My last post to you was about an issue I had with an abstract factory which I solved by having MEF new up a Func with the types I needed and pass this along to a factory method and so on...
Back to this though. Let's say this "MyClass" in your example had a constructor with arguments, would the following still work:
var service = Locator.GetServiceFor<MyClass>(); ?
I had to go the Func route because .NET barked at the fact that one of my types was of an abstract type or had construcor with params, something to that effect. I used to have something similar to the following:
var builder = factory.GetBuilder<Menu, MenuBuilder>();
but .NET barked because MenuBuilder has args to it's constructor. So here is basically what I did. I let MEF new up a new Func as in:
[Import]
public Func<Menu, MenuBuilder> Menu {get;set;}
so now I could then do this:
var builder = factory.GetBuilder(Menu);
The "GetBuilder" method looks something like this:
public TBuilder GetBuilder<TView, TBuilder>
(Func<TView, TBuilder> func)
where TView : ViewComponentBase, new()
{
TView v = new TView();
return func(v);
}
Of course, getting the Func to work required me Exporting a method that returned a new MenuBuilder. Returning func(v) above is what actually passes the argument into the builder. I learned that trick watching some other videos.

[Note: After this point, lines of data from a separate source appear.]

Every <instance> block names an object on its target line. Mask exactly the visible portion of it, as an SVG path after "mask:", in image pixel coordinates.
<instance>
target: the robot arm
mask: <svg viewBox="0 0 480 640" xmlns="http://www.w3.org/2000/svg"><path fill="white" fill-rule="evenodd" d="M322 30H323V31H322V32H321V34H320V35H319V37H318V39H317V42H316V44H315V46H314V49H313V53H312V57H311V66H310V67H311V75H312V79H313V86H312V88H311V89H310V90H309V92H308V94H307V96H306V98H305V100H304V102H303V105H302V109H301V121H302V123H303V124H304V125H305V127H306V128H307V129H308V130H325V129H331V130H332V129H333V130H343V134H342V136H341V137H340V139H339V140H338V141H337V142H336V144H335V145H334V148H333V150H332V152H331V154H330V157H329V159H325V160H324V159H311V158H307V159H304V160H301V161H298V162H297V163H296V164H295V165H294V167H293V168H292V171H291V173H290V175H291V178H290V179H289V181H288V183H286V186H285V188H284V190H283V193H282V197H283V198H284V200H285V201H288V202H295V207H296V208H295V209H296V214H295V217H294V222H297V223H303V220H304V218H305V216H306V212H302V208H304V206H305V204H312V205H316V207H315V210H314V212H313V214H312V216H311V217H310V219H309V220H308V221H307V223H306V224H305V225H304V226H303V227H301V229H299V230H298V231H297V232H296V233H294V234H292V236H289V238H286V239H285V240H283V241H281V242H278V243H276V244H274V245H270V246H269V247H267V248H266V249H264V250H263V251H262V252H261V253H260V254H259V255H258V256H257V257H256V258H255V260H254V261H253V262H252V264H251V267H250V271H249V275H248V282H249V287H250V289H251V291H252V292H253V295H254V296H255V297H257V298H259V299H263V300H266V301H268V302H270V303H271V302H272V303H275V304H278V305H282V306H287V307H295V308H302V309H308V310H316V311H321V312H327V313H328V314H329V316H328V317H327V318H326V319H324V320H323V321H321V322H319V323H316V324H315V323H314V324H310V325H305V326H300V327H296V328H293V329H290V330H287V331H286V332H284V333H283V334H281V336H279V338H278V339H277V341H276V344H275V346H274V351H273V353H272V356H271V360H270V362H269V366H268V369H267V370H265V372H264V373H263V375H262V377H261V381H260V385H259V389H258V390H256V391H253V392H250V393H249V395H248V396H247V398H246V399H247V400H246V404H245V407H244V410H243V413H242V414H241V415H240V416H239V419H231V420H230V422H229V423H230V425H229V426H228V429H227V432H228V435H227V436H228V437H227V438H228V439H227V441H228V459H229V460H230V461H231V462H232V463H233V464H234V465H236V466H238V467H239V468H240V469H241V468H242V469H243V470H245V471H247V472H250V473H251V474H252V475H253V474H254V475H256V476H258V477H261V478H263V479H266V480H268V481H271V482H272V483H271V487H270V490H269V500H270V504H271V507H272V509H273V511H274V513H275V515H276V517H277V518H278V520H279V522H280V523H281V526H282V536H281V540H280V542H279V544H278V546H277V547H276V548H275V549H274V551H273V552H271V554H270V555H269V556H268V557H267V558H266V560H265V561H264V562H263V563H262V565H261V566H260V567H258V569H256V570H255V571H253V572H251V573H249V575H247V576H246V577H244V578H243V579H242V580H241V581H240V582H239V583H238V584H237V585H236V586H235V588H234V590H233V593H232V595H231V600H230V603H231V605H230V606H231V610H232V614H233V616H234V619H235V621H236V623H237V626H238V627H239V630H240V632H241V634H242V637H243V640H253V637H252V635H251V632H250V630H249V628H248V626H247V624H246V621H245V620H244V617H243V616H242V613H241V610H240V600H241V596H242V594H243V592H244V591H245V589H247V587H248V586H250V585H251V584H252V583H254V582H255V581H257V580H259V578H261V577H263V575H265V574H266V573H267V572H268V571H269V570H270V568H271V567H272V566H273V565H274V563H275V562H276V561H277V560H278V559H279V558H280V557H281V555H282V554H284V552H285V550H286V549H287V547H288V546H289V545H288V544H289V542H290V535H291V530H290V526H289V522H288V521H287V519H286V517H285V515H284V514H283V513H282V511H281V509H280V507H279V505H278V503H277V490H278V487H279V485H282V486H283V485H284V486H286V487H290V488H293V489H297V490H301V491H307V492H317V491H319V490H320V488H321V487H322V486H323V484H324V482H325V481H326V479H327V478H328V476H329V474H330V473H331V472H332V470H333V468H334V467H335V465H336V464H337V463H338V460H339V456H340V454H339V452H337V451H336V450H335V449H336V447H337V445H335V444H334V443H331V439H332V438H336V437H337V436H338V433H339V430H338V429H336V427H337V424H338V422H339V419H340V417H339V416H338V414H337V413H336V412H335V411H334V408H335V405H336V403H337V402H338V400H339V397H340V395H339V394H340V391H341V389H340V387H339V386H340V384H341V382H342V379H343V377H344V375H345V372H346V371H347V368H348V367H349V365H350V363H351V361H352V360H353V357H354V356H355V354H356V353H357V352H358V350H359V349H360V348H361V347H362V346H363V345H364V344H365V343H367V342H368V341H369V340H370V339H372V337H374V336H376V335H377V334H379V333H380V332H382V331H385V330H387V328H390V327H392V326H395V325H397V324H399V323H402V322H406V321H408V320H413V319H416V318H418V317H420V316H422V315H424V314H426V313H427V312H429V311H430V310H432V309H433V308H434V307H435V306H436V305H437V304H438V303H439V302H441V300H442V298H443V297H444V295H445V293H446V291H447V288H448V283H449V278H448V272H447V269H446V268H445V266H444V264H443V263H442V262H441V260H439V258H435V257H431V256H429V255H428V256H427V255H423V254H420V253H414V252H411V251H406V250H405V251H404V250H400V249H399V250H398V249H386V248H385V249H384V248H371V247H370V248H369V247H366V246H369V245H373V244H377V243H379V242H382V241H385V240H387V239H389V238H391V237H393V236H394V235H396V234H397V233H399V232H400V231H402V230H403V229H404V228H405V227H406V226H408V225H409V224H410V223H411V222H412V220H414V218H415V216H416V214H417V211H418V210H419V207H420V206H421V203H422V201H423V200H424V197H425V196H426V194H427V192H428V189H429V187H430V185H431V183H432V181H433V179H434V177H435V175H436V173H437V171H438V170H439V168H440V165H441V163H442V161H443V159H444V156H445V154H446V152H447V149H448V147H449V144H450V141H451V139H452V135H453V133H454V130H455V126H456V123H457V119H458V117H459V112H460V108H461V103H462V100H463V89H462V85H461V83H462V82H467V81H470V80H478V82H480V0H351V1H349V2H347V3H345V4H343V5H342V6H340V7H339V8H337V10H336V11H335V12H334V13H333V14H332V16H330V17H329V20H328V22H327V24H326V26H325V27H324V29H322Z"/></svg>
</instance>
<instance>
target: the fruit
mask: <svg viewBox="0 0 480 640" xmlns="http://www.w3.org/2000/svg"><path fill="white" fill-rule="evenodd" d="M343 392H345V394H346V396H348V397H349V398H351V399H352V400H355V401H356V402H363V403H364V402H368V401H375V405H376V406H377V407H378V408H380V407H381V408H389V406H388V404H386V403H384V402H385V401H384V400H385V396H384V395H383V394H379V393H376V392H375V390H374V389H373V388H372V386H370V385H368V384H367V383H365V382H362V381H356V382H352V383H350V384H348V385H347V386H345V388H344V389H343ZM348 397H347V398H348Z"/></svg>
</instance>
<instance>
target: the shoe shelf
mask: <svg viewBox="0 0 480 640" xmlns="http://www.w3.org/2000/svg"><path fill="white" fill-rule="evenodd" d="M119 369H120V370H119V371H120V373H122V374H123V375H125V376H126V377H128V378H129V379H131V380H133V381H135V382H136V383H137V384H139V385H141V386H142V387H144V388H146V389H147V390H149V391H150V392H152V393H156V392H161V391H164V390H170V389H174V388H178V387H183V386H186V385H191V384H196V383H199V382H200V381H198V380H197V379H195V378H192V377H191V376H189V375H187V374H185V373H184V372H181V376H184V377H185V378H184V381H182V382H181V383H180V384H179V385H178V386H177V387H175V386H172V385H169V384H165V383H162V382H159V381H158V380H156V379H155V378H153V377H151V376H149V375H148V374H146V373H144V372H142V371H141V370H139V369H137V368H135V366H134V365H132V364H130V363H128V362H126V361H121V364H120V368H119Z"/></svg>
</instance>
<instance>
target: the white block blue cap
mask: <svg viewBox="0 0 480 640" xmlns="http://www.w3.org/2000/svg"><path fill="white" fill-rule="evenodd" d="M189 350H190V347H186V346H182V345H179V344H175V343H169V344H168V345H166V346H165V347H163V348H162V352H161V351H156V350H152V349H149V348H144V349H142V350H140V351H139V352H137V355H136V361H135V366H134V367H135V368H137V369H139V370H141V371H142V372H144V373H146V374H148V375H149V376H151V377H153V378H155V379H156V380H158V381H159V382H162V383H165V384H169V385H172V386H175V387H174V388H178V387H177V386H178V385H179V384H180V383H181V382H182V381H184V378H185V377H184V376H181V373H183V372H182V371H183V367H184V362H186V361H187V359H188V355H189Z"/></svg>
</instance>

Anyways, just wanted to share.
Thanks for your great tutorials.
David
So I typically don't find myself with classes that require constructor parameters. To me, classes require that for only three reasons (and I may be missing one, please let me know if I do) - first, to inject dependencies, second, to configure the class, and third, to provide some sort of parameters that are maintained by the state of the class to be used later.
All of those are solvable. Since I know I'm using composition, I no longer inject dependencies, so I import dependencies. For configuration, I use a configuration class that abstracts the implementation details and again import that where it is needed.
Finally, state and parameters can be passed via properties and methods.
Therefore, I haven't run into the issue. If your constructor parameters are dependencies you can always using the [ImportingConstructor] tag.
Hi Jeremy,
Thanks for the reply. I'm thinking I do not know enough about the configuration process then based off of your response. At any rate though, I have a solution for now that works with this abstract control factory Im working with. The only place I'm newing something up is inside the factory method as in:
TView v = new TView();
return func(v);
and basically MEF is taking care of everything else.
I will look into the configuration process more then, and will continue digging deeper into MEF as it's such an invaluable framework.
Thanks much for your time.
David W